This repository is dedicated to EPFLGraph's GraphOntology, the tree of knowledge comprised of over 40,000 Wikipedia pages. The scripts and queries within this repo allow you to:
- Load and view the ontology.
- Run the ontology endpoints on GraphAI -- useful if you are running a local instance of GraphAI.
- Modify the ontology locally.
- Propose changes to the original ontology using GitHub Issues.
To be able to use the scripts in the repo, first install graphontology using pip install . or
pip install -e . if editable mode is desired.
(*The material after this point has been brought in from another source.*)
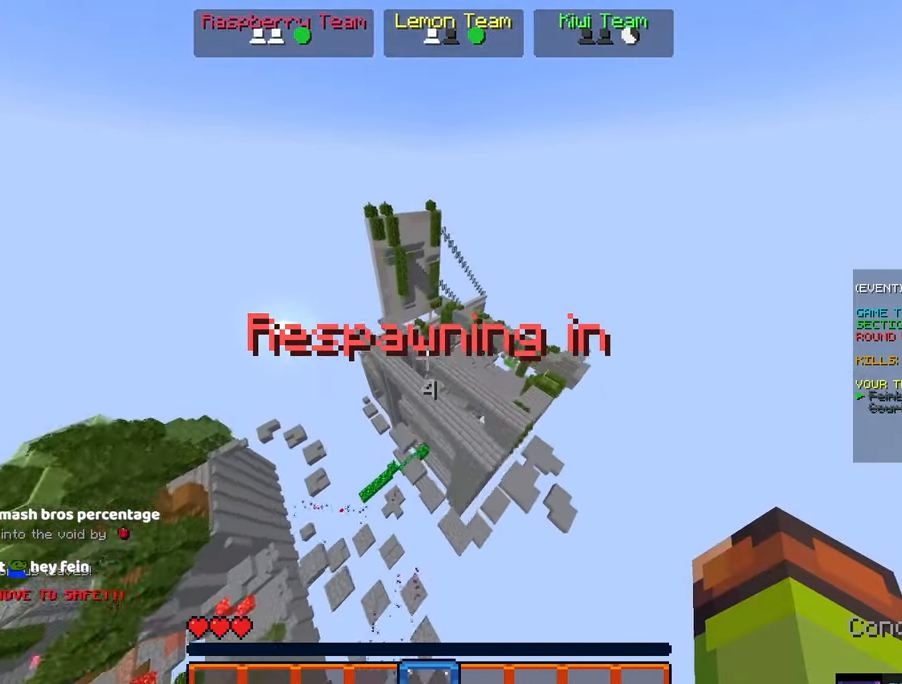
{"keys": [], "mouse": [], "events": [[83, "space", "up"], [300, "w", "up"]]}
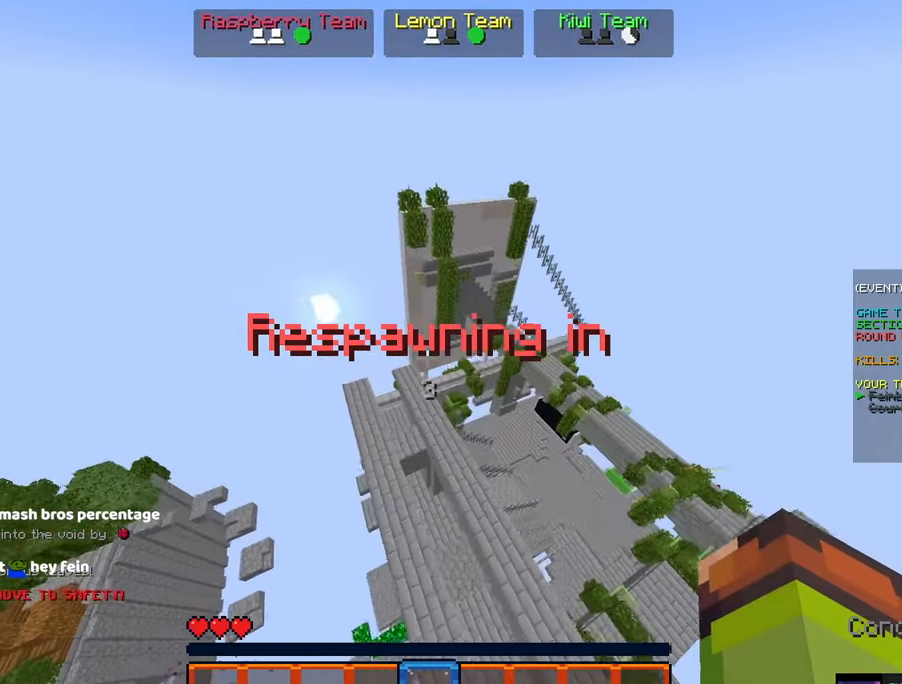
{"keys": [], "mouse": [], "events": []}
Now create a config.ini file in the same root directory that looks like the following:
[elasticsearch]
host: localhost
port: 9201
username: esuser
password: espass
cafile: /path/to/es/cafile.crt
[database]
host: localhost
port: 23306
user: mysqluser
password: mysqlpass
Now you are ready to run any of the scripts. To prepare the database and Elasticsearch indexes for a local instance of GraphAI, follow these loading instructions.
If you plan to run a local instance of GraphAI, for the /ontology endpoints
to be enabled you need to have the ontology's tables in your database.
These tables should be in the database graph_ontology, and consist of the following tables:
Nodes_N_Concept
Nodes_N_Category
Edges_N_Concept_N_Concept_T_Undirected
Edges_N_ConceptsCluster_N_Concept_T_ParentToChild
Edges_N_Category_N_ConceptsCluster_T_ParentToChild
Edges_N_Category_N_Category_T_ChildToParent
Edges_N_Category_N_Concept_T_AnchorPage
Edges_N_Concept_N_Concept_T_Embeddings
The GraphOntology data dump contains all of these. In order to load them into your local database,
download the dump, decompress it, and run the following:
python init_ontology_tables.py --dump /path/to/dump.mysql
The script will automatically check whether you got everything imported correctly and let you know if something has gone wrong.
The concept detection index is a compressed dump of the concepts_detection index used by GraphAI's /text endpoints, created using Elasticdump. It is a tar.gz file containing a folder with three JSON dumps: one for the analyzer, one for the mapping, and one for the data.
To restore them (assuming your ES server is running on, or mapped to, localhost:9201 and secured with authentication), first install elasticdump according to the instructions, then run:
elasticdump \
--input=~/concepts_detection/concepts_detection_mapping.json \
--output=https://YOURUSERNAME:YOURPASSWORD@127.0.0.1:9201/concepts_detection \
--type=mapping
elasticdump \
--input=~/concepts_detection/concepts_detection_analyzer.json \
--output=https://YOURUSERNAME:YOURPASSWORD@127.0.0.1:9201/concepts_detection \
--type=analyzer
elasticdump \
--input=~/concepts_detection/concepts_detection_data.json \
--output=https://YOURUSERNAME:YOURPASSWORD@127.0.0.1:9201/concepts_detection \
--type=data
Be patient as the import may take a while (the data contains over 1.5 million documents, which are the concepts).
If you want to propose modifications to the ontology, refer to the README file in the data subfolder.